Archive for the ‘Ethical Culture’ Category

Imagine there was no religion…

Thursday, June 4th, 2009

In March, Daniel Everett spoke about endangered languages at a Long Now seminar (audio, summary). In 1977 Everett, then a Christian missionary, went to work with the Pirahã tribe in the center of the Amazon.  A tribe that

numbers only 360, spread in small groups over 300 miles. An exceptionally cheerful people, they live with a focus on immediacy, empiricism, and physical rigor that has shaped their unique language (Brand, 2009)

What I found most astonishing was that they have no creation stories or myths. While this would seem to be fertile ground for a missionary it actually had the opposite effect. The ultimate empiricists, the Pirahã  believe only what they can see, what their elders have seen, or what others have told them that they have seen. When unable to provide evidence for his god the Pirahã lost interest in discussing it further. Moreover, in that failed effort Everett lost his faith as well. During his presentation he tells a rather charming story about this experience which he evidently expands in his book Don’t Sleep, There Are Snakes: Life and Language in the Amazonian Jungle.

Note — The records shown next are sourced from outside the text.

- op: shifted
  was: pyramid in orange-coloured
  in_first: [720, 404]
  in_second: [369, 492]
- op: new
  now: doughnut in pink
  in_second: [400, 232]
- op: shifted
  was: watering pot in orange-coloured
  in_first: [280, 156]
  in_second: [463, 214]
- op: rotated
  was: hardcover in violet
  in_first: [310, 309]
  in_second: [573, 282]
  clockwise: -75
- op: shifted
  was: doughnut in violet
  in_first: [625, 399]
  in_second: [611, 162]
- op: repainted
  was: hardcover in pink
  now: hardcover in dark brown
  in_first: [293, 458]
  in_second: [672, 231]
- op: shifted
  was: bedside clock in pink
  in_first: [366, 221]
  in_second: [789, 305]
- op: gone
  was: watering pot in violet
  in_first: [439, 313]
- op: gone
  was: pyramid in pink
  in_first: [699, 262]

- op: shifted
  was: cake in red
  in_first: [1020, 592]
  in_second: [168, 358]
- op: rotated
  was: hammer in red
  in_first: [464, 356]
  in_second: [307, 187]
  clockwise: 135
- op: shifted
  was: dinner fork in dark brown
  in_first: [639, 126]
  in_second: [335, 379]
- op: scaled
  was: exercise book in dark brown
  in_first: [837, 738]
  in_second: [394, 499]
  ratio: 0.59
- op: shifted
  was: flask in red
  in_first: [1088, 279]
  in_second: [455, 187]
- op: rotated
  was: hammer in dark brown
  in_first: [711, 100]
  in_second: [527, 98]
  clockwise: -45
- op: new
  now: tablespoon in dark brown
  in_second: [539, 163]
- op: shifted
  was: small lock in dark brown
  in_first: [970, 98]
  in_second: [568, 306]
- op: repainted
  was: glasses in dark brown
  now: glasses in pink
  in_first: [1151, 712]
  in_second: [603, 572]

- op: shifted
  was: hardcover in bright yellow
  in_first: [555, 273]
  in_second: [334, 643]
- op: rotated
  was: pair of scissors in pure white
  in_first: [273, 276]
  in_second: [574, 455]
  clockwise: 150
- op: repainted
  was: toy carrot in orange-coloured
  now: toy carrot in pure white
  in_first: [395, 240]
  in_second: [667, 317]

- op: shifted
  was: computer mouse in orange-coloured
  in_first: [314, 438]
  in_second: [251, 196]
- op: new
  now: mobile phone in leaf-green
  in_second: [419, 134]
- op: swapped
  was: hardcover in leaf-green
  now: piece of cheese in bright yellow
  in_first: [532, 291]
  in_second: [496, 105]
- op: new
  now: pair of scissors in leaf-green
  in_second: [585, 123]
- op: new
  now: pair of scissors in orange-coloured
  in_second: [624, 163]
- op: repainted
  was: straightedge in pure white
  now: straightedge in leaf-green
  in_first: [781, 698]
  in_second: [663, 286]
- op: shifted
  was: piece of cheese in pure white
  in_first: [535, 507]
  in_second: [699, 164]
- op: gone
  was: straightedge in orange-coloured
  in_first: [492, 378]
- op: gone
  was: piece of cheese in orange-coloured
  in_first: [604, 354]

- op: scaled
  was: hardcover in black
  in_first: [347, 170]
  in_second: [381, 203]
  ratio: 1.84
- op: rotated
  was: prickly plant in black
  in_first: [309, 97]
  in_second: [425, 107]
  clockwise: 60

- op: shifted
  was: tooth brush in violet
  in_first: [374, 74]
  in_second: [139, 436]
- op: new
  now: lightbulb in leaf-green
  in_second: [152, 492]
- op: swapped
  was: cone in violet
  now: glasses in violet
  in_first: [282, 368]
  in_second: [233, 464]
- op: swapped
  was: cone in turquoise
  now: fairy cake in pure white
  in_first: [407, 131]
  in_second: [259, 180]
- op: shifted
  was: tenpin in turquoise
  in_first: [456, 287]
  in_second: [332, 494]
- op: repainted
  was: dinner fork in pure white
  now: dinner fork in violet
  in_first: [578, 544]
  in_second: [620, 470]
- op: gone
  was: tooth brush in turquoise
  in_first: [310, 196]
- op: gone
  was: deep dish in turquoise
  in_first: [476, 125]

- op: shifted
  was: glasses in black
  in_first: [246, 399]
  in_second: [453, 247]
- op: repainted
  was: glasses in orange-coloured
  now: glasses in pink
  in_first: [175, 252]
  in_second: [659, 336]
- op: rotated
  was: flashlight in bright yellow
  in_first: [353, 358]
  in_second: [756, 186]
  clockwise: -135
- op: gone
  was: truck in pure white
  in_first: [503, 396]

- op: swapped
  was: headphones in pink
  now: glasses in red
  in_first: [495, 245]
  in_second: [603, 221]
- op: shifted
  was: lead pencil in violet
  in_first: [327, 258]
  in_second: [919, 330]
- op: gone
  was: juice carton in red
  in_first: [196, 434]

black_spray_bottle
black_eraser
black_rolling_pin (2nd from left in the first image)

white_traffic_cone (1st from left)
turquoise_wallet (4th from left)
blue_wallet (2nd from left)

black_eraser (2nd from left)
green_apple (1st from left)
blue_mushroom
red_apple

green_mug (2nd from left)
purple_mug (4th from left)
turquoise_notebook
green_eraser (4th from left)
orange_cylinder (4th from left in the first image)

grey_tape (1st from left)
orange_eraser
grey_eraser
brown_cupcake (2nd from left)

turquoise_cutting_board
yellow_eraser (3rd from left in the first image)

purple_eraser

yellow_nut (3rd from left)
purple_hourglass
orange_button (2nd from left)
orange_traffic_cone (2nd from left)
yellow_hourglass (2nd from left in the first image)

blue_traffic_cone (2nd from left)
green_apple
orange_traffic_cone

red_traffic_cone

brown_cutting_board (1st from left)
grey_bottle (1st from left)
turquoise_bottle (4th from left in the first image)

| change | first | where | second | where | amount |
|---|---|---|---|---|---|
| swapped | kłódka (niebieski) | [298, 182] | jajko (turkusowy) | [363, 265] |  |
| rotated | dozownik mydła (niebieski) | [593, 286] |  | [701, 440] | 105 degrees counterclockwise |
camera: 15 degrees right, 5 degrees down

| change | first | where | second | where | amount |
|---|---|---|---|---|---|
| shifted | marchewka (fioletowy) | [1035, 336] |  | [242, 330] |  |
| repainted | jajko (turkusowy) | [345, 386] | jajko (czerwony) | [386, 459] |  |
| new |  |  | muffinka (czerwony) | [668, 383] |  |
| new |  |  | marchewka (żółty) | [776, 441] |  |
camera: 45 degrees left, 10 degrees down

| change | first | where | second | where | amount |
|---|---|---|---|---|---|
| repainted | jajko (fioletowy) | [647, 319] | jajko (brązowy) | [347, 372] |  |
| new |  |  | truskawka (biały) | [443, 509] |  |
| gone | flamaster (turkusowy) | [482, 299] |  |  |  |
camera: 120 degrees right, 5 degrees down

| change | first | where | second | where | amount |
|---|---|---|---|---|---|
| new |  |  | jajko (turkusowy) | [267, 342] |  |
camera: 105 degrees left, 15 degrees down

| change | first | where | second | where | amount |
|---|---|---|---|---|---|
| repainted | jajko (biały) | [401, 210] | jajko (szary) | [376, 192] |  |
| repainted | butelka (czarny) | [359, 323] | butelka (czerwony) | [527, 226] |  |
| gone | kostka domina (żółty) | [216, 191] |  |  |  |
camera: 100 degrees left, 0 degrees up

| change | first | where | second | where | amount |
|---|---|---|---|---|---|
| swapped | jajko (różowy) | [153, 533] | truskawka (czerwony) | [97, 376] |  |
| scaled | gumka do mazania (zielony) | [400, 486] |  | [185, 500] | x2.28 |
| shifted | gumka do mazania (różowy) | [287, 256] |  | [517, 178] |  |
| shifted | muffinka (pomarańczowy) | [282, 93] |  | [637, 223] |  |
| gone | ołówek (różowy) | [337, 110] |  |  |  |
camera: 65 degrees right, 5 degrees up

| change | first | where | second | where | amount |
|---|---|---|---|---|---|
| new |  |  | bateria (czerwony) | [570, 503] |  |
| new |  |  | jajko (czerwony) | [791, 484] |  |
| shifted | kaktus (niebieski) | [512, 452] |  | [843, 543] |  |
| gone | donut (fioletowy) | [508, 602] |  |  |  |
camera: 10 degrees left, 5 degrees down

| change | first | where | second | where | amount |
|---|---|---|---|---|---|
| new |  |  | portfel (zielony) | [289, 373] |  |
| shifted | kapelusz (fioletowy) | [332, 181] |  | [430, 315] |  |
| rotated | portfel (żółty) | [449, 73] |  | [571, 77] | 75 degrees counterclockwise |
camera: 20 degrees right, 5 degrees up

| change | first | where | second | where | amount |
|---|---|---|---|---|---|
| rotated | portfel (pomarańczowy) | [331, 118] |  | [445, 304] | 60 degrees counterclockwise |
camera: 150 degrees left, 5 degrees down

I had always thought that all peoples had creation stories, that all peoples had created one or more gods. It is most refreshing to know that is evidently not the case.

I want to be an organ donor

Thursday, January 15th, 2009

I just read Kate Lovelady’s (the Leader of the St. Louis Ethical Society) blog post discussing one of her new year’s resolutions to make sure her wishes to be an organ donor were recognized.

I checked the back of my license and saw that would not have helped - I would have to sign as well as two witnesses - that seems more dificult than it should be. While my family knows my wishes I decided to take Kate’s advise and visited this national site which has links to information from each of the various states.

Going to the Missouri link, I worked for a while and finally figured out how to register on the state’s web site. The usability of the site clearly has never been tested by watching real people try to walk through the process. They have managed to create a site that is well deigned to frustrate rather than help users. The ability to get to the pages is hidden, the text confusing, and trying to fill out the forms when you are able to get to them is counterintuitive. But, if you are persistent, you can in fact use it to register to make your wishes known.

So I did it - so can you. Find out how to register in your state and make your wishes known so that when you loose your life you can pass parts of it along to others in need.

Leadership St. Louis - 1.1 (Please, tell me about myself.)

Wednesday, September 24th, 2008

Prior to our opening retreat we have all taken the DISC assessment ( an "assessment" not a "test") that describes our leadership behaviors. According to the presenter, like the Myers-Briggs it is based on Jungian theory, though the presentation does not stress this nor do I see an obvious connection.

Four dimensions are described and we are asked to self select the one that we feel most closely reflects how we are at work. For my part I select the "detail oriented and completion focused" C type as slightly more important to me than the D type with its "get it done attitude." Meeting with others who also find affinity with this dimension is a lot like talking to myself. What my C group members describe doing is exactly what I to do as a matter of course.

When we get our actual results I find that I am must know myself pretty well. I was indeed highest in C followed, lower by a single point, by D. Termed creative by the DISC report it reflects my interest in the specific details of getting things to work and the desire to actually get things to work and to make decisions.

As a psychologist, trained in assessment, I find the results of assessments I take about myself fascinating. Do I see myself in the results? Do I see others in the assessment? Can I see how a particular individual might score and why they and I have the relationship that we do? In this case I can answer yes to all of these question.

But more interesting to me are the questions from the group. I have taught for the last 10 years at the American Ethical Union’s Lay Leadership Summer School. There we have traditionally taught and used the Myers-Briggs. So, as I listen to and participate in the DISC portion of our weekend it is with both ears - as a LSL participant and as a faculty doing similar work for the AEU. The questions and comments from the groups are remarkably similar.

I am both this way AND that way, it depends on the situation.

Is my score related to American or world cultures?

These were hard questions to answer.

How can this be valid?

There is more to me than this.

The presenter fields the questions carefully, stressing the ideas that this is "only one data point," that we each have a unique personality, and that we cannot be fully described by the pattern of four scales. 

For me, the idea of assessment seems so natural. That those few questions on the assessment, hard as they were to answer, do seem to accurately describe things about the way I think and work. Yet it is clear that my response is idiosyncratic. Others are clearly concerned reading more, or less, into the assessment then is there.

When I last used the Myers-Briggs in Summer School I worked hard at minimizing the stress the assessment caused our students by presenting it as a useful heuristic. That helped some. But no more than the comments of our DISC presenter. The questions and concerns remain the same. Perhaps that is just the way it is going to be.